Tuesday, August 10, 2010

Can the First Lady Take the Secret Service Wherever She Wants?

Can the First Lady Take the Secret Service Wherever She Wants?

Yes, but she doesn't have to.

BY JOSHUA E. KEATING

First lady Michelle Obama has generated some controversy for taking a four-day trip to Spain with her daughter Sasha and several friends. While the White House says Obama paid for her own plane trip and hotel room, the security costs, which included accommodation for dozens of Secret Service agents and an Air Force jet to carry the entire entourage, likely ran into the hundreds of thousands. Given the enormous expense of what was, in effect, a weekend getaway, could the Secret Service have said no to the first lady's trip?

No. The U.S. Secret Service is required by law to provide protection for the president, the vice president, and their immediate families, wherever they are. (Former presidents, major presidential candidates, and visiting heads of state are also entitled to protection.) The Secret Service can advise the president or first lady against a trip for security reasons, but ultimately the Secret Service will go wherever the people they protect go.

A weekend on the beach in Andalusia probably didn't cause too many headaches, but first ladies have made solo visits to some dicier locations in the past.

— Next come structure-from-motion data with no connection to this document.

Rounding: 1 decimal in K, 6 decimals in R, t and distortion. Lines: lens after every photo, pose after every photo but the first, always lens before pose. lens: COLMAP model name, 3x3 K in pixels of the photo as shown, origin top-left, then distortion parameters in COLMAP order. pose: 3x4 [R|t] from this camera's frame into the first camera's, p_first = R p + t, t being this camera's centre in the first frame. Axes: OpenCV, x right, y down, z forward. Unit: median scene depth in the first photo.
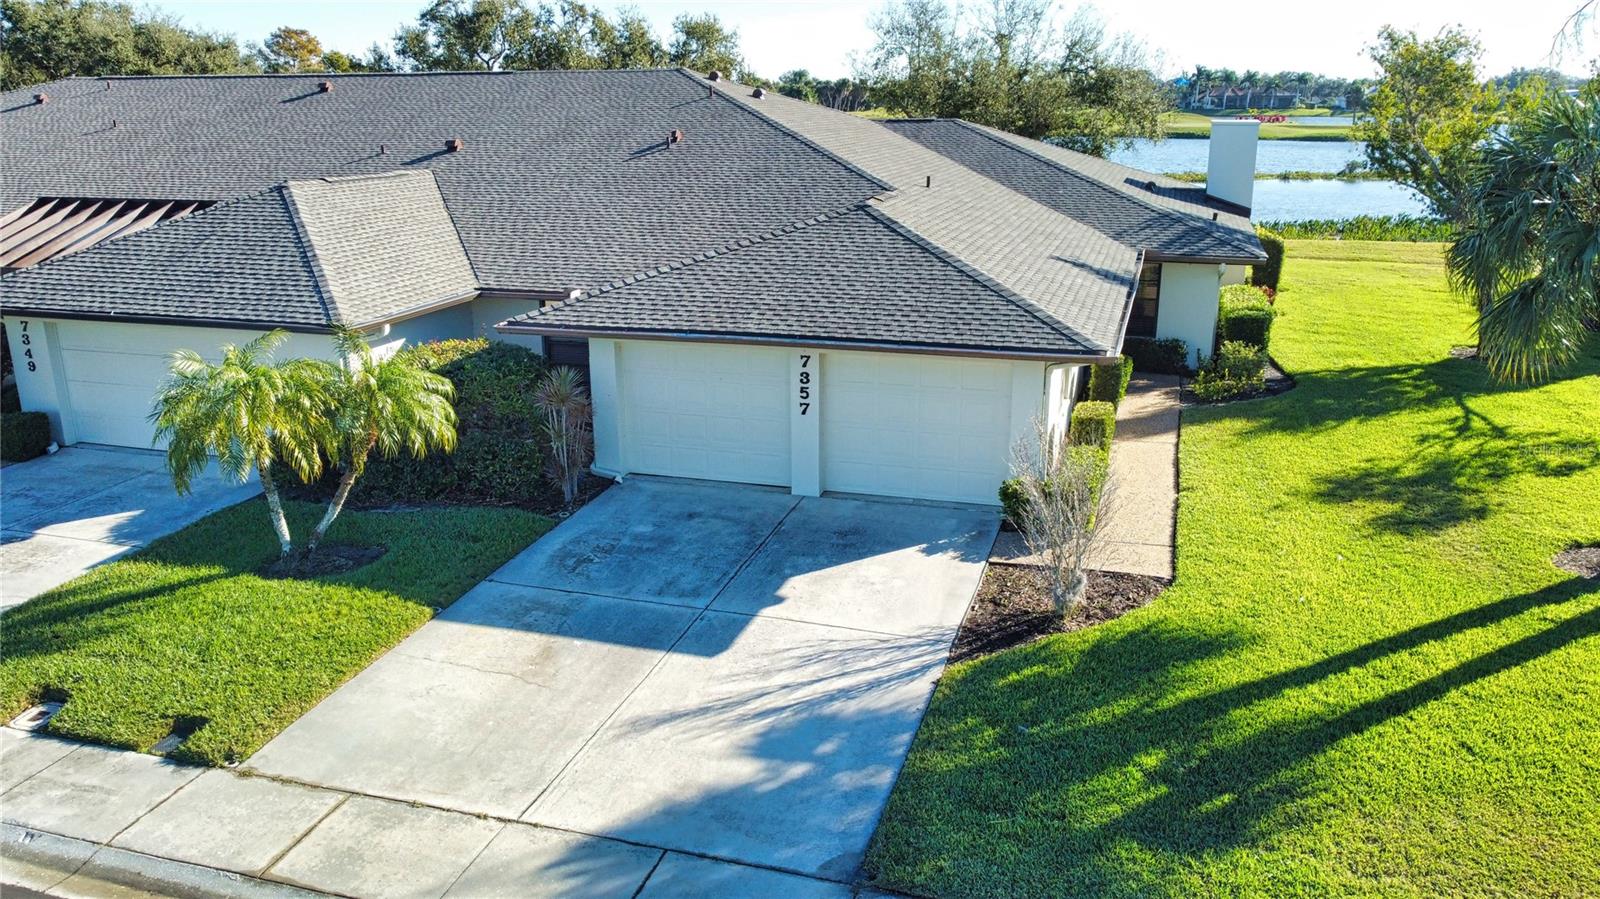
lens RADIAL K [[1208.3, 0, 800.0], [0, 1208.3, 449.5], [0, 0, 1]] dist [0.004247, -0.004600]
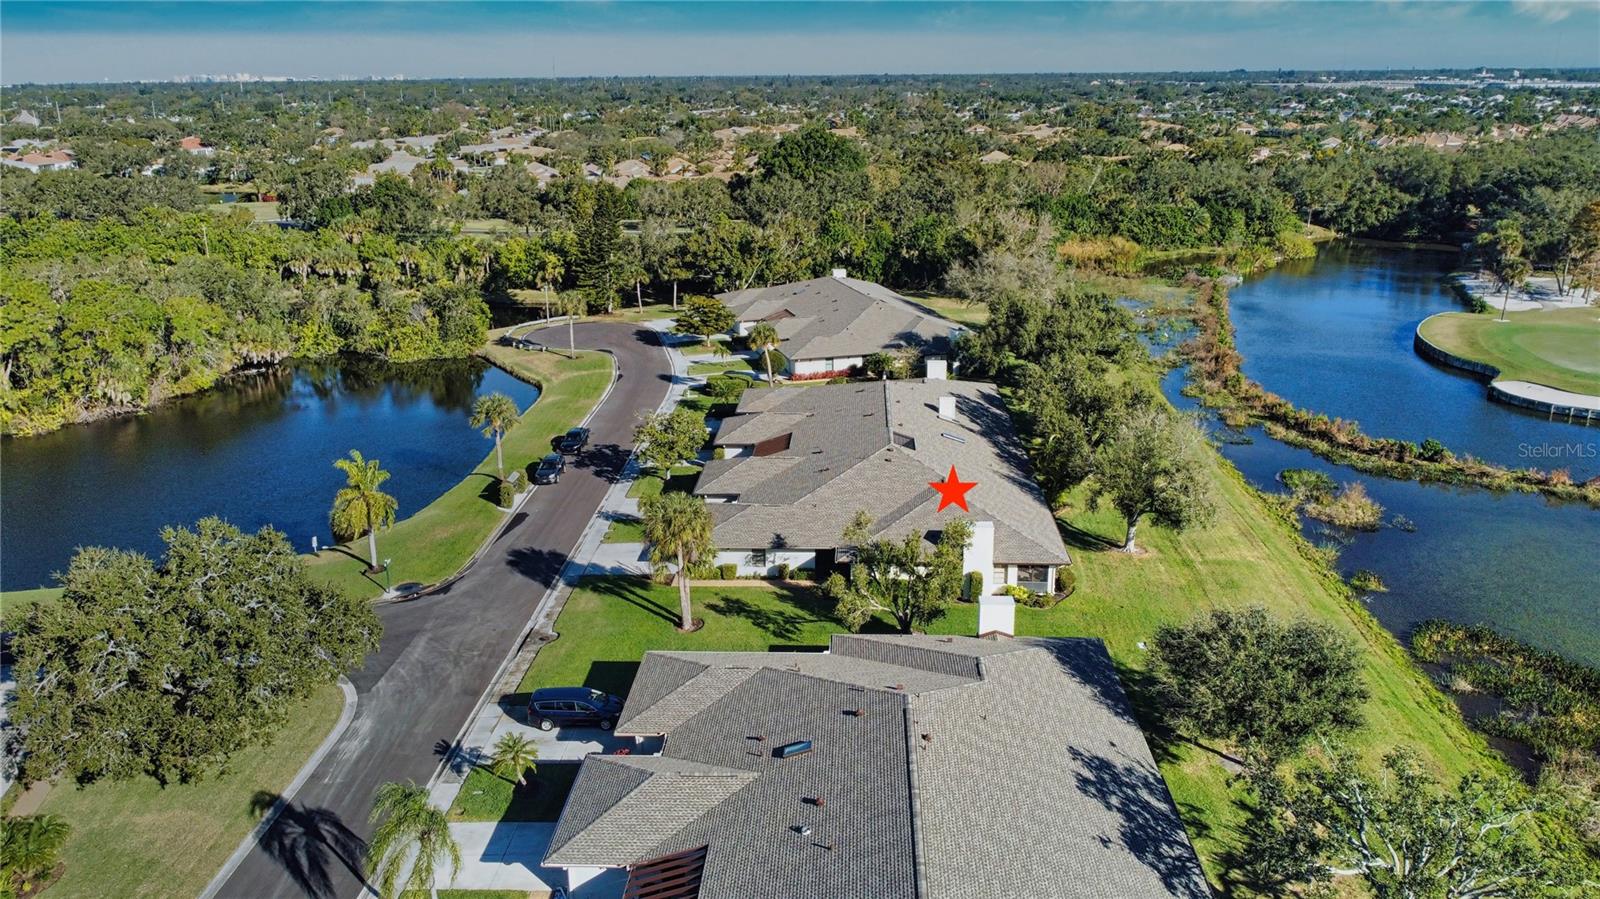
lens RADIAL K [[1221.6, 0, 842.3], [0, 1221.6, 449.2], [0, 0, 1]] dist [0.002837, -0.000814]
pose [[0.272128, 0.293507, -0.916406, 4.912596], [-0.270149, 0.937349, 0.219994, -1.729939], [0.923562, 0.187699, 0.334369, -0.246323]]
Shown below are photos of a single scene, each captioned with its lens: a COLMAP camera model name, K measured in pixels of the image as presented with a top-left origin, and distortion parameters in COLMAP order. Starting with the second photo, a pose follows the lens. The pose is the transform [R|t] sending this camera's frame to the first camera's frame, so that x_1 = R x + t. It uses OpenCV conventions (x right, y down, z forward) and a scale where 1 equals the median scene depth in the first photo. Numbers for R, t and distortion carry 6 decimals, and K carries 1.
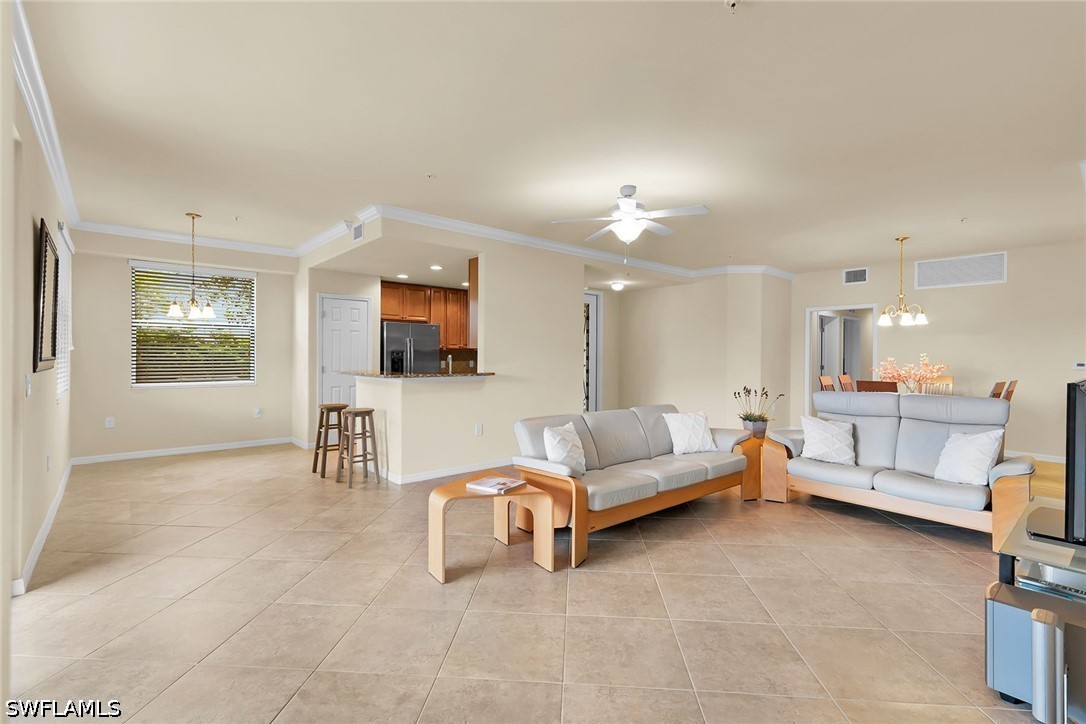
lens RADIAL K [[498.3, 0, 544.1], [0, 498.3, 355.4], [0, 0, 1]] dist [0.021135, -0.000025]
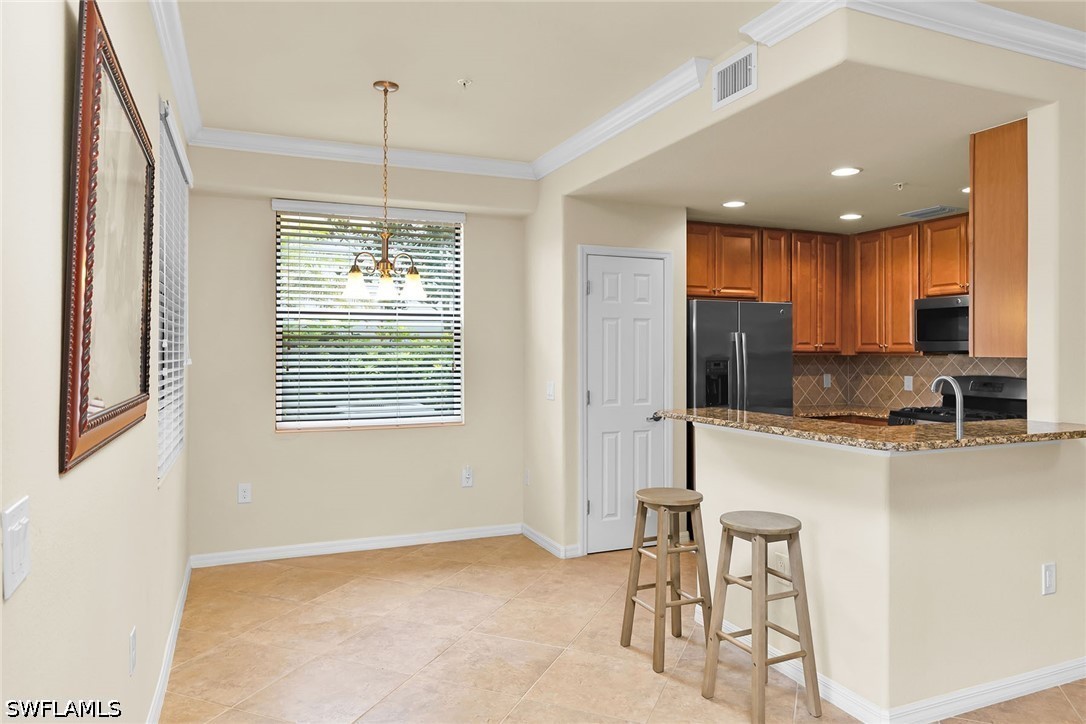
lens RADIAL K [[716.1, 0, 538.9], [0, 716.1, 346.4], [0, 0, 1]] dist [0.008367, 0.001929]
pose [[0.951580, -0.007282, -0.307315, -0.270584], [0.004776, 0.999949, -0.008907, -0.017222], [0.307364, 0.007008, 0.951566, 0.307118]]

There was Hillary Clinton's trip to Bosnia in 1996 (though reports of sniper fire were somewhat exaggerated). Laura Bush made several visits to Afghanistan. Michelle Obama, along with Vice President Joe Biden's wife Jill, paid a visit to Haiti in the aftermath of this year's devastating earthquake.

The Secret Service likes to have as much time as possible to plan for international trips, sometimes doing months of advance work for presidential travel, but in some cases security arrangements have to be made much more quickly, which is why the organization maintains an extensive protective research arm to study and evaluate threats around the world.

But while the first lady -- whose code name is reportedly "Renaissance" -- is entitled to drag the Secret Service off to Spain, she's not actually required to. By law, only the current president is obligated to have Secret Service protection at all times. Everyone else has the right to waive it. In recent history, no first lady is known to have done so.

Thanks to Andrew O'Connell, special agent with the U.S. Secret Service from 1990 to 1997, and now CEO of Guidepost Solutions.